* _Exercise objective_: Please revise these entries so that every "city" becomes "town", keeping everything else the same. Leave the pictures out of your answer.

*-*-*

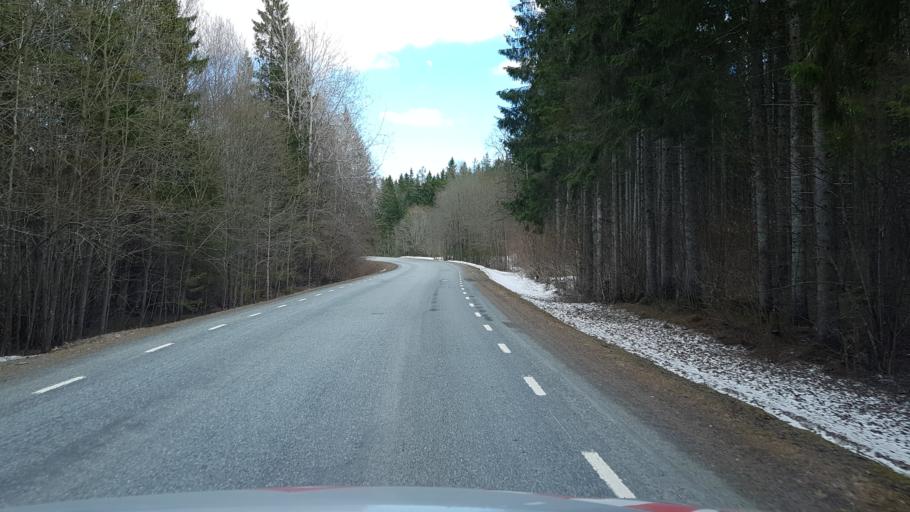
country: EE
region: Laeaene-Virumaa
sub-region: Kadrina vald
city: Kadrina
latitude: 59.2546
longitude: 26.2243
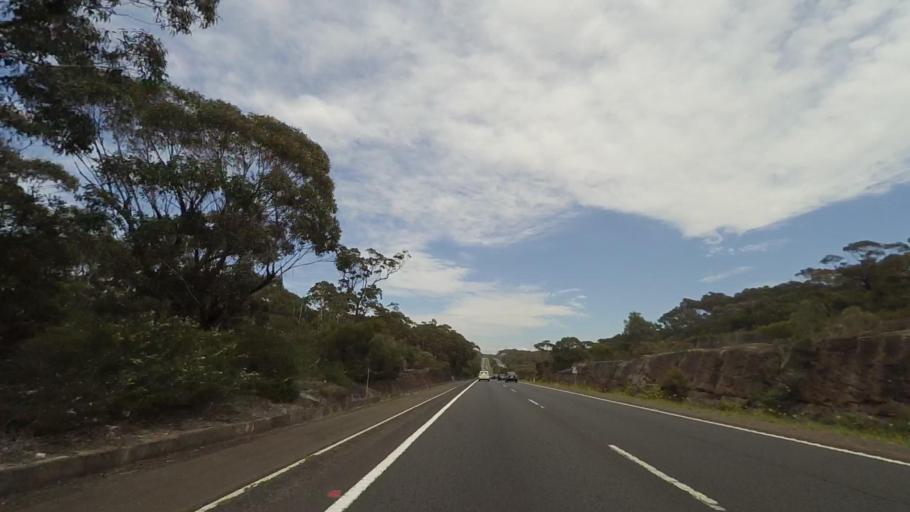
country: AU
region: New South Wales
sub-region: Wollongong
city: Helensburgh
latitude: -34.2131
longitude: 150.9591
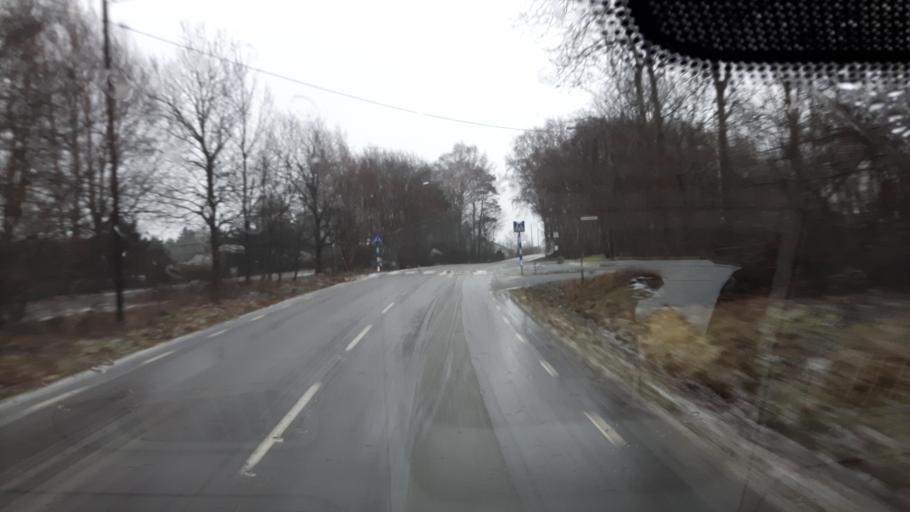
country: SE
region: Halland
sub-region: Kungsbacka Kommun
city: Onsala
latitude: 57.4119
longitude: 12.0104
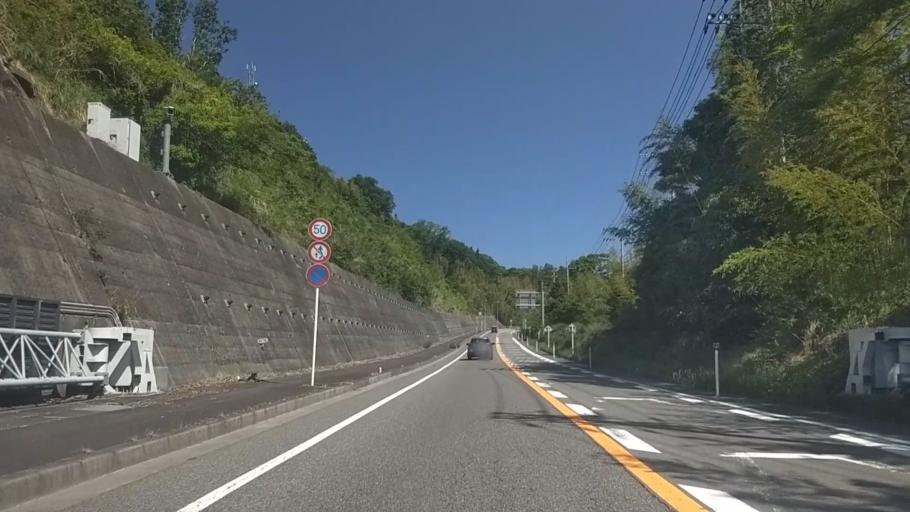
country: JP
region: Shizuoka
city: Fujinomiya
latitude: 35.3836
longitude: 138.4478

*-*-*

* _Response to the task_:
country: EE
region: Laeaene-Virumaa
sub-region: Kadrina vald
town: Kadrina
latitude: 59.2546
longitude: 26.2243
country: AU
region: New South Wales
sub-region: Wollongong
town: Helensburgh
latitude: -34.2131
longitude: 150.9591
country: SE
region: Halland
sub-region: Kungsbacka Kommun
town: Onsala
latitude: 57.4119
longitude: 12.0104
country: JP
region: Shizuoka
town: Fujinomiya
latitude: 35.3836
longitude: 138.4478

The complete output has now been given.